Work order -
Return, word for word, only the lines of the data below that lie between the line with "als einzige Förderberufss" and the line with "ch in verschiedenen", those two lines included.

Provided material -
•••

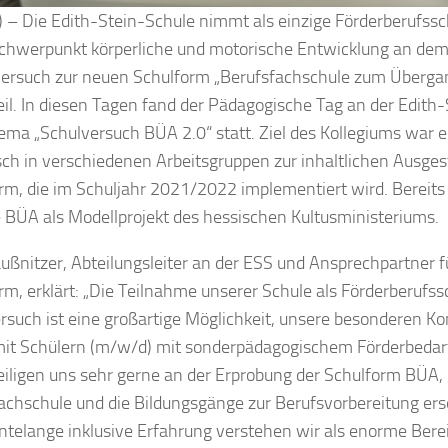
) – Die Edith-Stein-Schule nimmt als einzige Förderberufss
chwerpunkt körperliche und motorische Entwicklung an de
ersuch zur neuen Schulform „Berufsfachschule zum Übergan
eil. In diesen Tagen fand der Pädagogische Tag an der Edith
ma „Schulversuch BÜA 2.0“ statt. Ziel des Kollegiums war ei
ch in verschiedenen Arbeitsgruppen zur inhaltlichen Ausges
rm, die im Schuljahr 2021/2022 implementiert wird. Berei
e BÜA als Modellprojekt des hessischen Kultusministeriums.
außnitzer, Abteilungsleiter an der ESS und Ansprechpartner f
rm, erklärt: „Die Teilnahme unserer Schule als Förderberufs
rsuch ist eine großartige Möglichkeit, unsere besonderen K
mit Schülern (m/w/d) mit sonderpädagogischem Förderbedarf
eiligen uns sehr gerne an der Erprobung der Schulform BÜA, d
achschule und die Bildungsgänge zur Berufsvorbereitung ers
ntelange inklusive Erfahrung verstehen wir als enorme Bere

•••

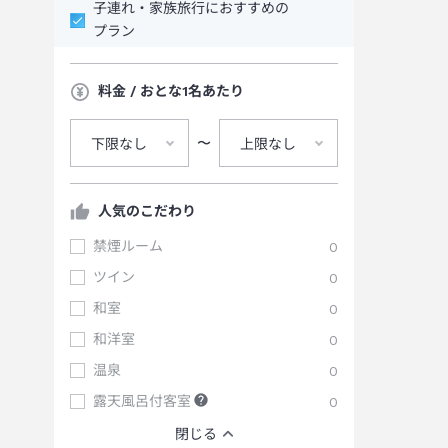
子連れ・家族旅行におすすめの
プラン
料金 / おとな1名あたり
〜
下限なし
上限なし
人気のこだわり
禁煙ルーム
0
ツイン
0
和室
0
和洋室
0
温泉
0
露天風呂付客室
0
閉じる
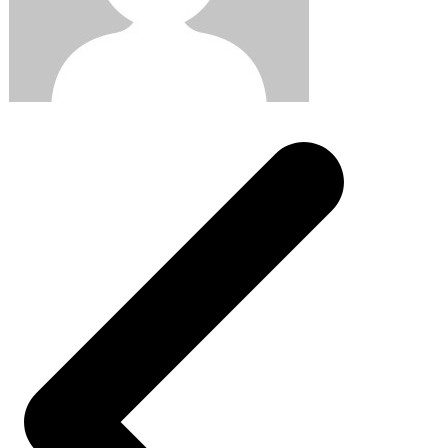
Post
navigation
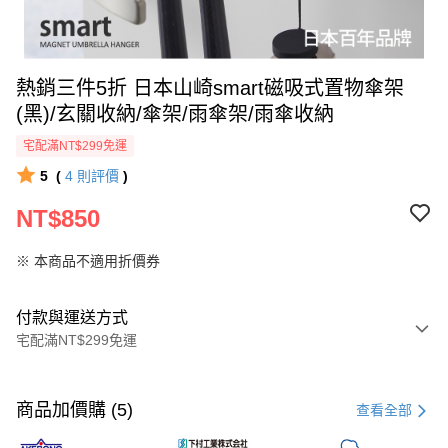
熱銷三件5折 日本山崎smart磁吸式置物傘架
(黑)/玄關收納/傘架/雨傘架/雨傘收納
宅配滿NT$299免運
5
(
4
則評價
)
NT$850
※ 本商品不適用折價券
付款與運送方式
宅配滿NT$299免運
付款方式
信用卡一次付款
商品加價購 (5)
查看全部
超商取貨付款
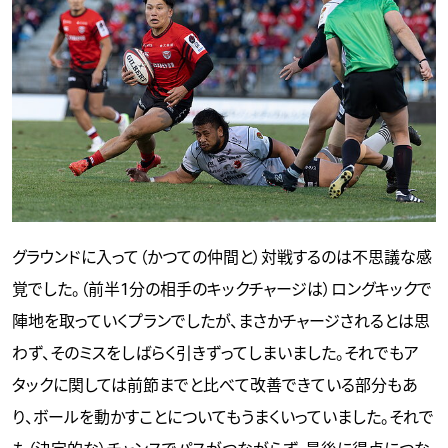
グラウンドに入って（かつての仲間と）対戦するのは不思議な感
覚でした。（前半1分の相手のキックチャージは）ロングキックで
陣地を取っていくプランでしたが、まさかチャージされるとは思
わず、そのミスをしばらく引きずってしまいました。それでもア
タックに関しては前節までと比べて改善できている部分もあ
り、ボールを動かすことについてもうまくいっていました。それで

•••

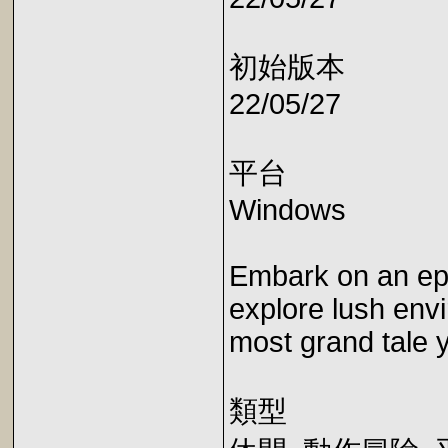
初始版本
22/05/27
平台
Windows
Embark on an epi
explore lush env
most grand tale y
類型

•••

Written response -
) – Die Edith-Stein-Schule nimmt als einzige Förderberufss
chwerpunkt körperliche und motorische Entwicklung an de
ersuch zur neuen Schulform „Berufsfachschule zum Übergan
eil. In diesen Tagen fand der Pädagogische Tag an der Edith
ma „Schulversuch BÜA 2.0“ statt. Ziel des Kollegiums war ei
ch in verschiedenen Arbeitsgruppen zur inhaltlichen Ausges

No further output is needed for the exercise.